More generally, the entire memory of the parent is shared with the child until
an exec()
call is made or the child exits.
Here’s what the Linux manual says about vfork()
.
(From POSIX.1) The vfork() function has the same effect as fork(2), except that the behavior is undefined if the process created by vfork() either modifies any data other than a variable of type pid_t used to store the return value from vfork(), or returns from the function in which vfork() was called, or calls any other function before successfully calling _exit(2) or one of the exec(3) family of functions.
And from the macOS/BSD system calls manual:
Many problems can occur when replacing fork(2) with vfork(). For example, it does not work to return while running in the child’s context from the pro- cedure that called vfork() since the eventual return from vfork() would then return to a no longer existent stack frame. Also, changing process state which is partially implemented in user space such as signal handlers with libthr(3) will corrupt the parent’s state.
Be careful, also, to call _exit(2) rather than exit(3) if you cannot execve(2), since exit(3) will flush and close standard I/O channels, and thereby mess up the parent processes standard I/O data structures. (Even with fork(2) it is wrong to call exit(3) since buffered data would then be flushed twice.)
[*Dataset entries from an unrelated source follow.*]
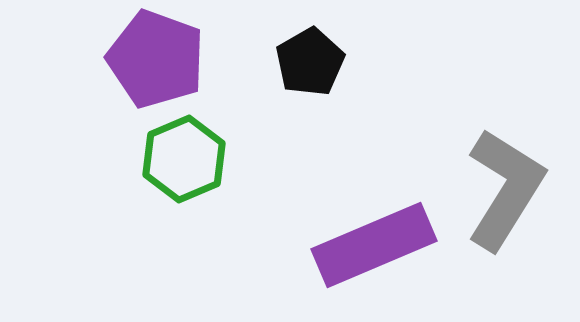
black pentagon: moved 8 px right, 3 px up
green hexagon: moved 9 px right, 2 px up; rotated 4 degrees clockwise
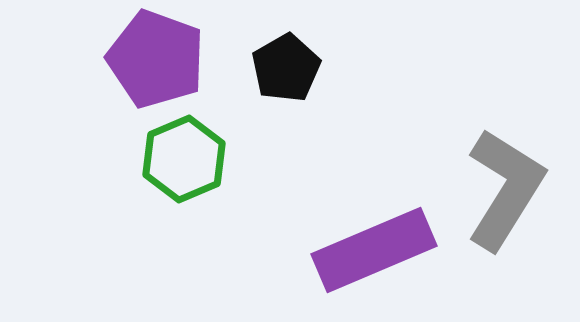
black pentagon: moved 24 px left, 6 px down
purple rectangle: moved 5 px down
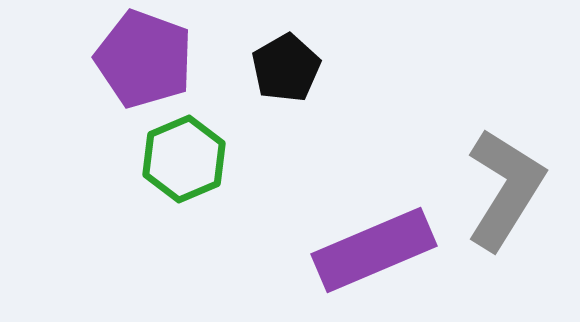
purple pentagon: moved 12 px left
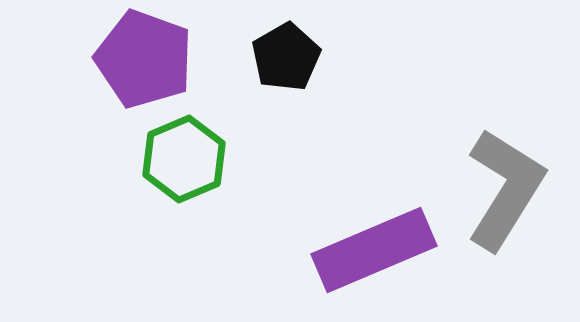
black pentagon: moved 11 px up
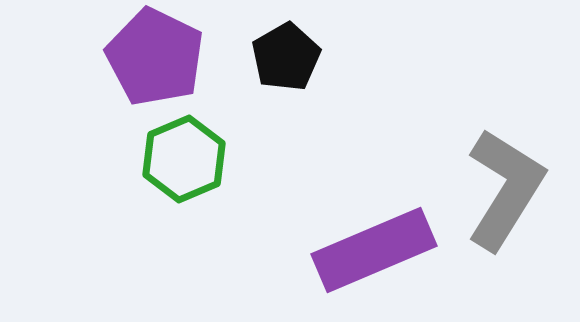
purple pentagon: moved 11 px right, 2 px up; rotated 6 degrees clockwise
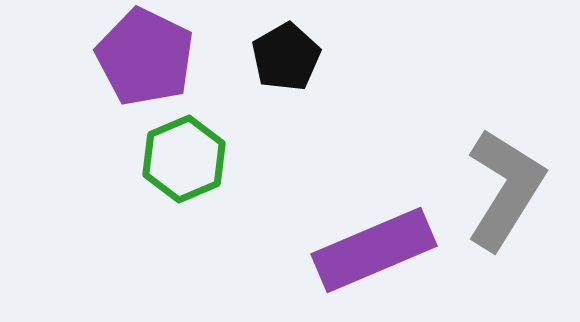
purple pentagon: moved 10 px left
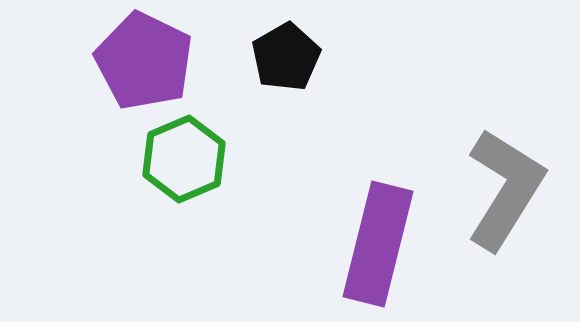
purple pentagon: moved 1 px left, 4 px down
purple rectangle: moved 4 px right, 6 px up; rotated 53 degrees counterclockwise
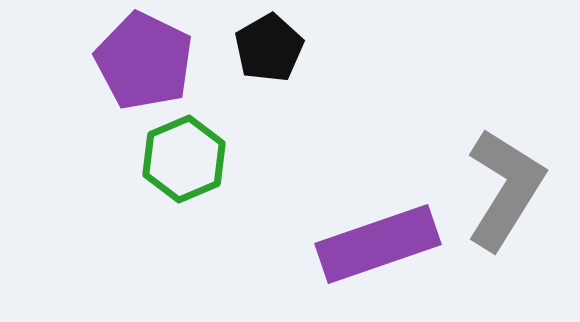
black pentagon: moved 17 px left, 9 px up
purple rectangle: rotated 57 degrees clockwise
You cannot blindly replace calls to fork()
with vfork()
.
fork()
has multiple use cases, but vfork()
has only one: when you want to
call the exec()
family of functions after vfork()
. That is, when you want to
launch another program.
And be careful what you do in the child process before calling exec()
. As
we’ve seen above, anything that modifies memory is unsafe. So is calling any
function that is not
async-signal-safe.
An interesting consequence of all this is that while calling dup2()
(to
redirect stdin/out) between vfork()
and exec()
is safe, if the call to
dup2()
itself fails, there is no easy way to signal to the user what went
wrong. That is because all of stdio is NOT async-signal-safe.
All said and done – just stick to fork()
. Sure, fork()
has its problems and
caveats, especially when you throw threads into the mix, but it is almost always
the better choice when compared to vfork()
. Use vfork()
only when you truly
need its performance benefits, and understand its problems well.